This week, I Quit Sugar author Sarah Wilson announced that she has returned to sugar. The wellness guru and founder of the I Quit Sugar program, and the I Quit Sugar online community, is no longer taking her own advice.
Wilson, who is promoting her latest book First We Make the Beast Beautiful, told the Daily Mail website that she now loves "freaking people out by eating cake", and that she eats chocolate and drinks wine "every day".
Off again, on again sugar commentator, Sarah Wilson.Credit:James Brickwood
Now, I applaud anyone who forgoes restrictive eating and moves on to a more sensible, inclusive diet. There are innumerable articles about the dangers of restrictive diets , and plenty of research about the toxicity of diet culture. A diet heavy in sugar is certainly bad for you, but there is no evidence that quitting all sugar – even fructose, as required by the I Quit Sugar program – is medically necessary for health and well-being.
We shouldn’t criticise Wilson for changing paths. There is traditionally a backlash on wellness influencers who renege on their diets, and this is unjustified and unfair. We are all allowed to revise our philosophies and our eating habits depending on our health and our circumstances.
Human beings grow and change, physical and emotional needs change, and we all lose and gain new beliefs. This is okay.
Sarah Wilson’s return to sugar isn’t an indictment on her, but it is certainly an indictment on us, the consumer, for blindly following her advice. At it’s peak, the I Quit Sugar community had over 2.3 million members, and her business made over $2.7 million dollars annually.
And yet Sarah Wilson is not a medical professional. She is an ex-magazine editor and ex-television presenter who decided to write a book. Wilson claims to have worked with medical professionals, but never published any findings about the validity of her program. And yet we took her word as gospel, buying her books, making her recipes, and following her diet plan.
Wilson falls into the same category as Paleo guru Pete Evans, an un-medically qualified, interested party who wrote a diet that became a religion. And all credit to both Wilson and Evans for building their respective empires. We are all entitled to write books about whatever we fancy. And Wilson claims that she now donates much of her profits to charity, for reasons she outlines on her blog.
But there are problems with both Sarah Wilson and Pete Evans as wellness influencers.
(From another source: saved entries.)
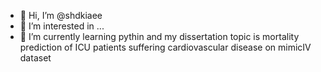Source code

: - 👋 Hi, I’m @shdkiaee
- 👀 I’m interested in ...
- 🌱 I’m currently learning pythin and my dissertation topic is mortality prediction of ICU patients suffering cardiovascular disease on mimicIV dataset

<!---
shdkiaee/shdkiaee is a ✨ special ✨ repository because its `README.md` (this file) appears on your GitHub profile.
You can click the Preview link to take a look at your changes.
--->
Evans is a notorious anti-vaxxer, famous for recommending an environmentally unfriendly meat-heavy diet, and potentially dangerous "bone broth" in lieu of formula for young babies.
And Sarah Wilson is a recovered bulimic who has promoted an exceptionally restricted eating plan, which includes giving up all fruit for the first eight weeks. Though she claims to have beaten bulimia in her twenties, Wilson wrote a highly emotive, and, frankly, disturbing account of "lapsing" and eating two chocolate croissants in a (now revised) post back in 2013. She wrote about "panic" after eating the two croissants, about feeling "prickly and anxious and unsettled", and of needing to go "sit under a tree" to recover.
But we, the consumers, didn’t care. We didn’t care that someone with no scientific backing, and a clearly disordered relationship with food, was telling us how to eat. We lapped it up. And we continue to lap up the advice of unqualified people all over the internet, whether we are buying magic slimming tea from fashion influencers, or refusing to vaccinate our babies because a chef told us not to.
We all need to smarten up. We all need to use our powers of critical analysis and start examining the messenger, as well as the message. We need to distinguish between valid and invalid sources of information, and turn to actual health professionals about matters of health. We need to reject our influencer gurus, and embrace empirical research from medicine and science.
Sarah Wilson has ultimately rejected her own advice. Perhaps this is the one lesson from her we should learn.